The above responses are not uncommon. Loudspeaker voicing, spectral and timbral characteristics, the basic sound of a loudspeaker company’s designs is understandable and to be expected. Richard Vandersteen has a sound he goes after, as did David Wilson. Everyone claims to be trying to achieve the "accurate" reproduction of acoustic instruments and voices, yet every designer makes a line of speakers that makes recordings sound different from that of other designers.
Danny Richie has addressed the above arguments (the term not used in it’s pejorative sense) in some of his other videos, and does so again in this one.

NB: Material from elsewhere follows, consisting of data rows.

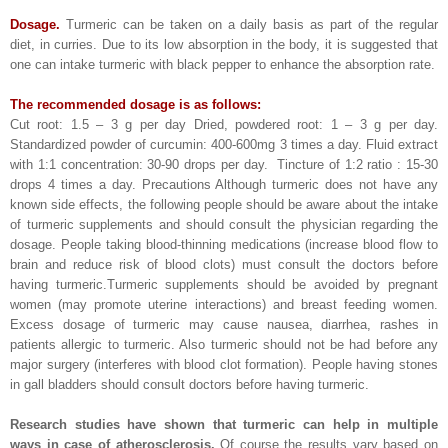
Dosage.
Turmeric can be taken on a daily basis as part of the regular
diet, in curries. Due to its low absorption in the body, it is suggested that
one can intake turmeric with black pepper to enhance the absorption rate.
The recommended dosage is as follows:
Cut root: 1.5 – 3 g per day Dried, powdered root: 1 – 3 g per day.
Standardized powder of curcumin: 400-600mg 3 times a day. Fluid extract
with 1:1 concentration: 30-90 drops per day. Tincture of 1:2 ratio : 15-30
drops 4 times a day. Precautions Although turmeric does not have any
known side effects, the following people should be aware about the intake
of turmeric supplements and should consult the physician regarding the
dosage. People taking blood-thinning medications (increase blood flow to
brain and reduce risk of blood clots) must consult the doctors before
having turmeric.Turmeric supplements should be avoided by pregnant
women (may promote uterine interactions) and breast feeding women.
Excess dosage of turmeric may cause nausea, diarrhea, rashes in
patients allergic to turmeric. Also turmeric should not be had before any
major surgery (interferes with blood clot formation). People having stones
in gall bladders should consult doctors before having turmeric.
Research studies have shown that turmeric can help in multiple
ways in case of atherosclerosis.
Of course the results vary based on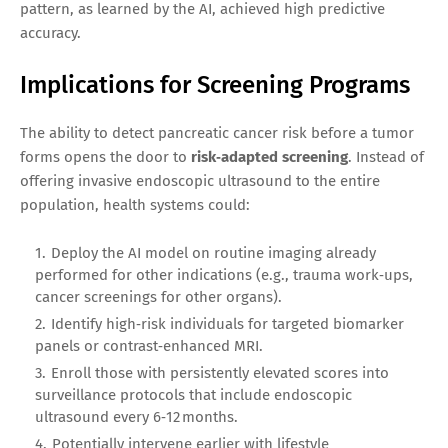
pattern, as learned by the AI, achieved high predictive
accuracy.
Implications for Screening Programs
The ability to detect pancreatic cancer risk before a tumor
forms opens the door to
risk‑adapted screening
. Instead of
offering invasive endoscopic ultrasound to the entire
population, health systems could:
Deploy the AI model on routine imaging already
performed for other indications (e.g., trauma work‑ups,
cancer screenings for other organs).
Identify high‑risk individuals for targeted biomarker
panels or contrast‑enhanced MRI.
Enroll those with persistently elevated scores into
surveillance protocols that include endoscopic
ultrasound every 6‑12 months.
Potentially intervene earlier with lifestyle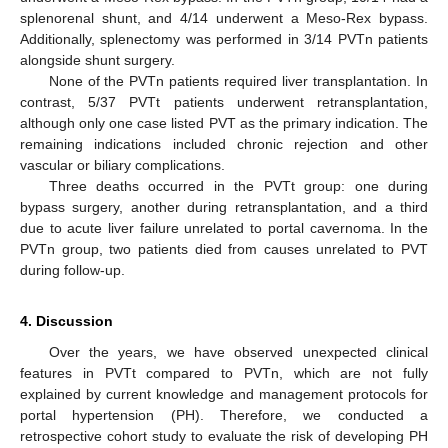
splenorenal shunt, and 4/14 underwent a Meso-Rex bypass.
Additionally, splenectomy was performed in 3/14 PVTn patients
alongside shunt surgery.
None of the PVTn patients required liver transplantation. In
contrast, 5/37 PVTt patients underwent retransplantation,
although only one case listed PVT as the primary indication. The
remaining indications included chronic rejection and other
vascular or biliary complications.
Three deaths occurred in the PVTt group: one during
bypass surgery, another during retransplantation, and a third
due to acute liver failure unrelated to portal cavernoma. In the
PVTn group, two patients died from causes unrelated to PVT
during follow-up.
4. Discussion
Over the years, we have observed unexpected clinical
features in PVTt compared to PVTn, which are not fully
explained by current knowledge and management protocols for
portal hypertension (PH). Therefore, we conducted a
retrospective cohort study to evaluate the risk of developing PH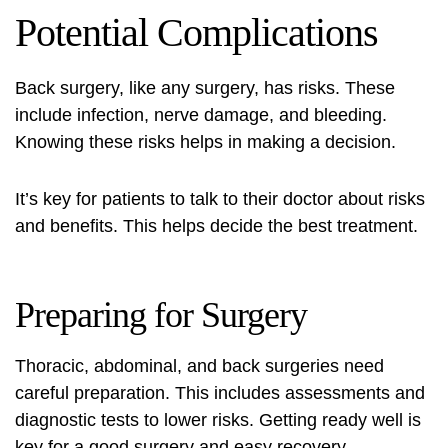
Potential Complications
Back surgery, like any surgery, has risks. These
include infection, nerve damage, and bleeding.
Knowing these risks helps in making a decision.
It’s key for patients to talk to their doctor about risks
and benefits. This helps decide the best treatment.
Preparing for Surgery
Thoracic, abdominal, and back surgeries need
careful preparation. This includes assessments and
diagnostic tests to lower risks. Getting ready well is
key for a good surgery and easy recovery.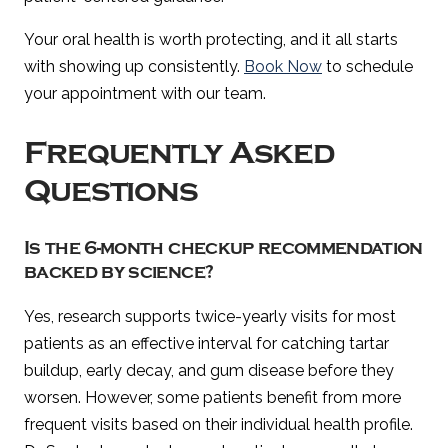
Your oral health is worth protecting, and it all starts
with showing up consistently.
Book Now
to schedule
your appointment with our team.
Frequently Asked
Questions
Is the 6-month checkup recommendation
backed by science?
Yes, research supports twice-yearly visits for most
patients as an effective interval for catching tartar
buildup, early decay, and gum disease before they
worsen. However, some patients benefit from more
frequent visits based on their individual health profile.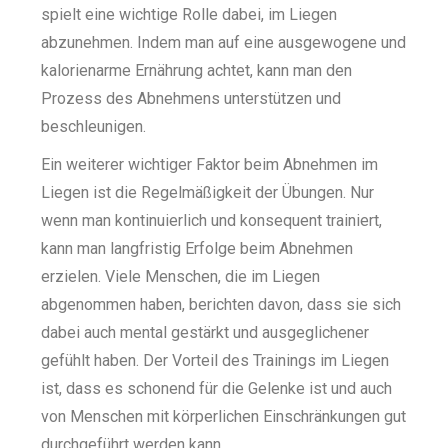
spielt eine wichtige Rolle dabei, im Liegen
abzunehmen. Indem man auf eine ausgewogene und
kalorienarme Ernährung achtet, kann man den
Prozess des Abnehmens unterstützen und
beschleunigen.
Ein weiterer wichtiger Faktor beim Abnehmen im
Liegen ist die Regelmäßigkeit der Übungen. Nur
wenn man kontinuierlich und konsequent trainiert,
kann man langfristig Erfolge beim Abnehmen
erzielen. Viele Menschen, die im Liegen
abgenommen haben, berichten davon, dass sie sich
dabei auch mental gestärkt und ausgeglichener
gefühlt haben. Der Vorteil des Trainings im Liegen
ist, dass es schonend für die Gelenke ist und auch
von Menschen mit körperlichen Einschränkungen gut
durchgeführt werden kann.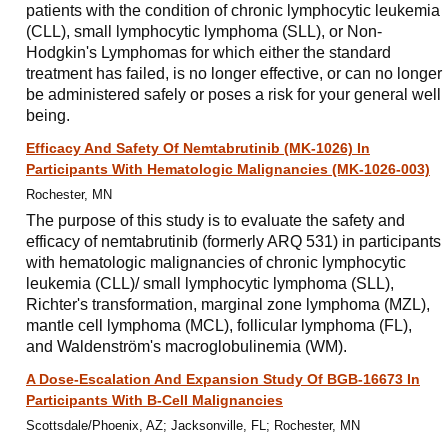
patients with the condition of chronic lymphocytic leukemia
(CLL), small lymphocytic lymphoma (SLL), or Non-
Hodgkin's Lymphomas for which either the standard
treatment has failed, is no longer effective, or can no longer
be administered safely or poses a risk for your general well
being.
Efficacy And Safety Of Nemtabrutinib (MK-1026) In
Participants With Hematologic Malignancies (MK-1026-003)
Rochester, MN
The purpose of this study is to evaluate the safety and
efficacy of nemtabrutinib (formerly ARQ 531) in participants
with hematologic malignancies of chronic lymphocytic
leukemia (CLL)/ small lymphocytic lymphoma (SLL),
Richter's transformation, marginal zone lymphoma (MZL),
mantle cell lymphoma (MCL), follicular lymphoma (FL),
and Waldenström's macroglobulinemia (WM).
A Dose-Escalation And Expansion Study Of BGB-16673 In
Participants With B-Cell Malignancies
Scottsdale/Phoenix, AZ; Jacksonville, FL; Rochester, MN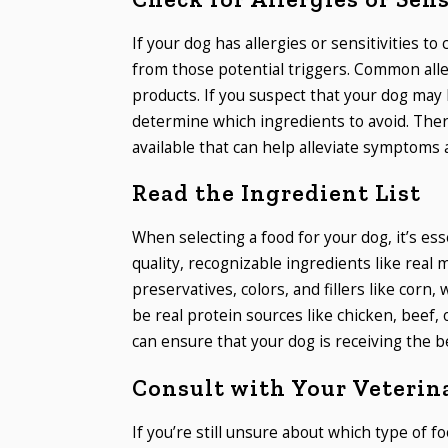
If your dog has allergies or sensitivities to 
from those potential triggers. Common aller
products. If you suspect that your dog may 
determine which ingredients to avoid. Ther
available that can help alleviate symptoms 
Read the Ingredient List
When selecting a food for your dog, it’s esse
quality, recognizable ingredients like real m
preservatives, colors, and fillers like corn, 
be real protein sources like chicken, beef,
can ensure that your dog is receiving the be
Consult with Your Veterin
If you’re still unsure about which type of fo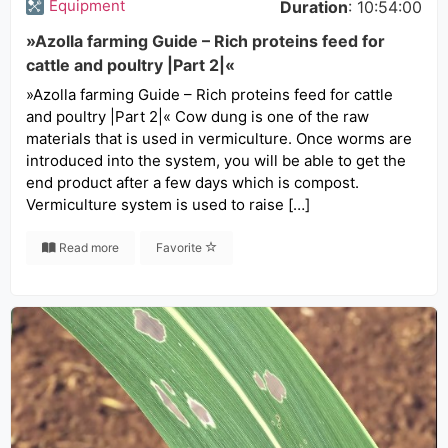
Equipment
Duration
: 10:54:00
»Azolla farming Guide – Rich proteins feed for
cattle and poultry |Part 2|«
»Azolla farming Guide – Rich proteins feed for cattle
and poultry |Part 2|« Cow dung is one of the raw
materials that is used in vermiculture. Once worms are
introduced into the system, you will be able to get the
end product after a few days which is compost.
Vermiculture system is used to raise […]
Read more
Favorite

His argument is: Would a designer think to himself "I know what would make for a good sounding loudspeaker; I’ll operate two drivers in such a way that they are out-of-phase at the crossover point where the output of the two drivers meet, the result of which is a 12dB hole in the loudspeaker’s frequency response?" Danny says "No, no loudspeaker designer thinks that."
If you look at John Atkinson’s measurements of the Eggleston models that have been reviewed in Stereophile, you will find the same "hole" in the frequency response Danny did when he measured the model a customer sent him. Is a frequency response hole (12dB down from the speaker’s midean output) a loudspeaker voicing choice, or a design fault? In this video Danny Richie gives you his opinion. You are of course free to disagree with it, and even like the sound of an Eggleston speaker.
I myself have never heard one, but I find the topic of loudspeaker crossover design an interesting and important one. Is a 12dB hole in a loudspeaker’s frequency response a "Problem that doesn’t exist"? The "corrections" Danny came up with for the Klipsch models sent him by customers have been incorporated into the Mk.2 iterations of those models by Klipsch themselves. The crossover ideas Danny suggested and offers for Magnepans are now offered in Magnepan’s own "X Series" upgraded versions of some of their models. Are the X Series versions a solution to a problem their standard versions don't have? Is Magnepan cynically catering to a gullibility they know some audiophiles fall for? C'mon, you know Magnepan better than that!